Java AbstractQueuedSynchronizer笔记

AbstractQueuedSynchronizer使用CLH节点构建双向链表。在head获得锁、释放锁。在tail加入等待队列。AQS支持共享锁、独占锁、条件队列。为了解决并发释放共享锁,增加了PROPAGATE状态。

AbstractQueuedSynchronizer是JUC包的基础,解决了同步器的细节问题(同步状态、FIFO队列),ReentrantLock、Semaphore、CountDownLatch等类都使用了AQS。

CLH lock

      +------+  prev +------+  prev +------+
      |      | <---- |      | <---- |      |  
 head | Node |  next | Node |  next | Node |  tail
      |      | ----> |      | ----> |      |  
      +------+       +------+       +------+

CLH锁通常用于自旋锁。AQS使用CLH的变种作为同步器。CLH节点数据结构如下。

static final class Node {
    /** Marker to indicate a node is waiting in shared mode */
    static final Node SHARED = new Node();
    /** Marker to indicate a node is waiting in exclusive mode */
    static final Node EXCLUSIVE = null;
    
    /** waitStatus value to indicate thread has cancelled */
    static final int CANCELLED =  1;
    /** waitStatus value to indicate successor's thread needs unparking */
    static final int SIGNAL    = -1;
    /** waitStatus value to indicate thread is waiting on condition */
    static final int CONDITION = -2;
    /**
     * waitStatus value to indicate the next acquireShared should
     * unconditionally propagate
     */
    static final int PROPAGATE = -3;

    volatile int waitStatus;

    volatile Node prev;
    volatile Node next;

    /**
     * The thread that enqueued this node.  Initialized on
     * construction and nulled out after use.
     */
    volatile Thread thread;
    // 存储condition队列中的后继节点
    Node nextWaiter;
}

waitStatus是节点的状态。

  • SIGNAL:-1。这个节点释放、或者取消的时候,要通过unpark操作通知后继节点。
  • CANCELLED:1。节点由于超时或者中断,因此取消了。
  • CONDITION:-2。这个节点处于条件队列。
  • PROPAGATE:-3。releaseShared操作的时候要传递到其他节点。
  • 0:其他。

对于普通同步节点,waitStatus初始化为0,如果是条件队列节点,则初始化为CONDITION。

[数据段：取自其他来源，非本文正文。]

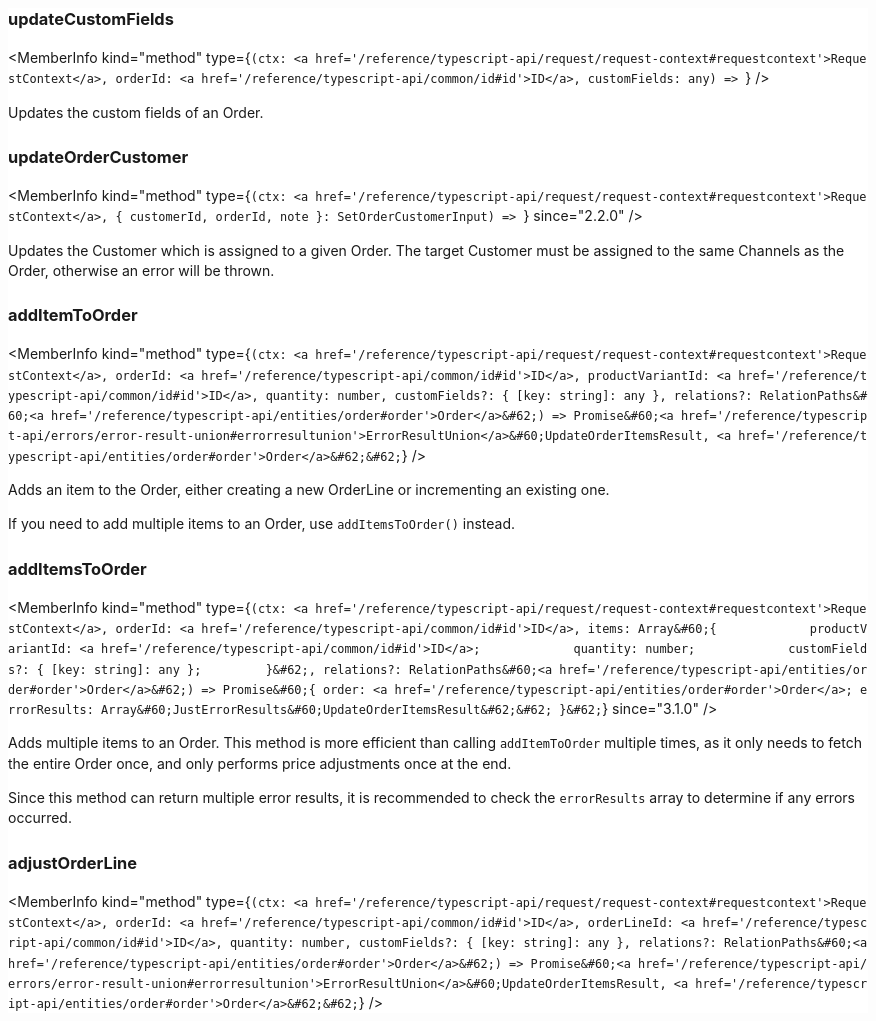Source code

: ### updateCustomFields

<MemberInfo kind="method" type={`(ctx: <a href='/reference/typescript-api/request/request-context#requestcontext'>RequestContext</a>, orderId: <a href='/reference/typescript-api/common/id#id'>ID</a>, customFields: any) => `}   />

Updates the custom fields of an Order.
### updateOrderCustomer

<MemberInfo kind="method" type={`(ctx: <a href='/reference/typescript-api/request/request-context#requestcontext'>RequestContext</a>, { customerId, orderId, note }: SetOrderCustomerInput) => `}  since="2.2.0"  />

Updates the Customer which is assigned to a given Order. The target Customer must be assigned to the same
Channels as the Order, otherwise an error will be thrown.
### addItemToOrder

<MemberInfo kind="method" type={`(ctx: <a href='/reference/typescript-api/request/request-context#requestcontext'>RequestContext</a>, orderId: <a href='/reference/typescript-api/common/id#id'>ID</a>, productVariantId: <a href='/reference/typescript-api/common/id#id'>ID</a>, quantity: number, customFields?: { [key: string]: any }, relations?: RelationPaths&#60;<a href='/reference/typescript-api/entities/order#order'>Order</a>&#62;) => Promise&#60;<a href='/reference/typescript-api/errors/error-result-union#errorresultunion'>ErrorResultUnion</a>&#60;UpdateOrderItemsResult, <a href='/reference/typescript-api/entities/order#order'>Order</a>&#62;&#62;`}   />

Adds an item to the Order, either creating a new OrderLine or
incrementing an existing one.

If you need to add multiple items to an Order, use `addItemsToOrder()` instead.
### addItemsToOrder

<MemberInfo kind="method" type={`(ctx: <a href='/reference/typescript-api/request/request-context#requestcontext'>RequestContext</a>, orderId: <a href='/reference/typescript-api/common/id#id'>ID</a>, items: Array&#60;{             productVariantId: <a href='/reference/typescript-api/common/id#id'>ID</a>;             quantity: number;             customFields?: { [key: string]: any };         }&#62;, relations?: RelationPaths&#60;<a href='/reference/typescript-api/entities/order#order'>Order</a>&#62;) => Promise&#60;{ order: <a href='/reference/typescript-api/entities/order#order'>Order</a>; errorResults: Array&#60;JustErrorResults&#60;UpdateOrderItemsResult&#62;&#62; }&#62;`}  since="3.1.0"  />

Adds multiple items to an Order. This method is more efficient than calling `addItemToOrder`
multiple times, as it only needs to fetch the entire Order once, and only performs
price adjustments once at the end.

Since this method can return multiple error results, it is recommended to check the `errorResults`
array to determine if any errors occurred.
### adjustOrderLine

<MemberInfo kind="method" type={`(ctx: <a href='/reference/typescript-api/request/request-context#requestcontext'>RequestContext</a>, orderId: <a href='/reference/typescript-api/common/id#id'>ID</a>, orderLineId: <a href='/reference/typescript-api/common/id#id'>ID</a>, quantity: number, customFields?: { [key: string]: any }, relations?: RelationPaths&#60;<a href='/reference/typescript-api/entities/order#order'>Order</a>&#62;) => Promise&#60;<a href='/reference/typescript-api/errors/error-result-union#errorresultunion'>ErrorResultUnion</a>&#60;UpdateOrderItemsResult, <a href='/reference/typescript-api/entities/order#order'>Order</a>&#62;&#62;`}   />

AQS是由CLH node构建的双向链表,head、tail分别指向链表的头部、尾部。

clh-lock.png

private transient volatile Node head;
private transient volatile Node tail;

/**
 * The synchronization state.
 */
private volatile int state;

留意state字段,子类使用state字段存储同步状态。

AQS入队

/**
 * Creates and enqueues node for current thread and given mode.
 *
 * @param mode Node.EXCLUSIVE for exclusive, Node.SHARED for shared
 * @return the new node
 */
private Node addWaiter(Node mode) {
    Node node = new Node(Thread.currentThread(), mode);
    // Try the fast path of enq; backup to full enq on failure
    Node pred = tail;
    if (pred != null) {
        node.prev = pred;
        if (compareAndSetTail(pred, node)) {
            pred.next = node;
            return node;
        }
    }
    enq(node);
    return node;
}

入队操作发生在tail:node.prev = pred。这里做了优化,假设入队竞争不大,先尝试检查和更新tail,失败才走完整的enq流程。

enq逻辑如下

private Node enq(final Node node) {
    for (;;) {
        // 入队发生在tail
        Node t = tail;
        if (t == null) { // Must initialize
            // 由于AQS的head、tail节点使用了lazy init方式,
            // 所以要先检查节点是否为null,并做初始化。
            if (compareAndSetHead(new Node()))
                tail = head;
        } else {
            // 设置入队节点的前驱为之前的tail
            // 并且尝试原子化检查和更新tail
            node.prev = t;
            if (compareAndSetTail(t, node)) {
                t.next = node;
                return t;
            }
        }
    }
}

/**
 * CAS head field. Used only by enq.
 */
private final boolean compareAndSetHead(Node update) {
    return unsafe.compareAndSwapObject(this, headOffset, null, update);
}

/**
 * CAS tail field. Used only by enq.
 */
private final boolean compareAndSetTail(Node expect, Node update) {
    return unsafe.compareAndSwapObject(this, tailOffset, expect, update);
}

在一个无限循环中不停检查和重试更新tail,直至入队成功。 底层使用了Unsafe类,直接使用底层硬件提供的原子化操作,这里先不展开。

获取互斥锁

public final void acquire(int arg) {
    if (!tryAcquire(arg) &&
        acquireQueued(addWaiter(Node.EXCLUSIVE), arg))
        selfInterrupt();
}

acquire是互斥方式获取锁,不支持中断。 tryAcquire是模板方法,由子类覆盖(ReentrantLock、Semaphore等)。 当尝试获取锁失败,则使用addWaiter把当前线程添加到CLH队列,并在循环中尝试。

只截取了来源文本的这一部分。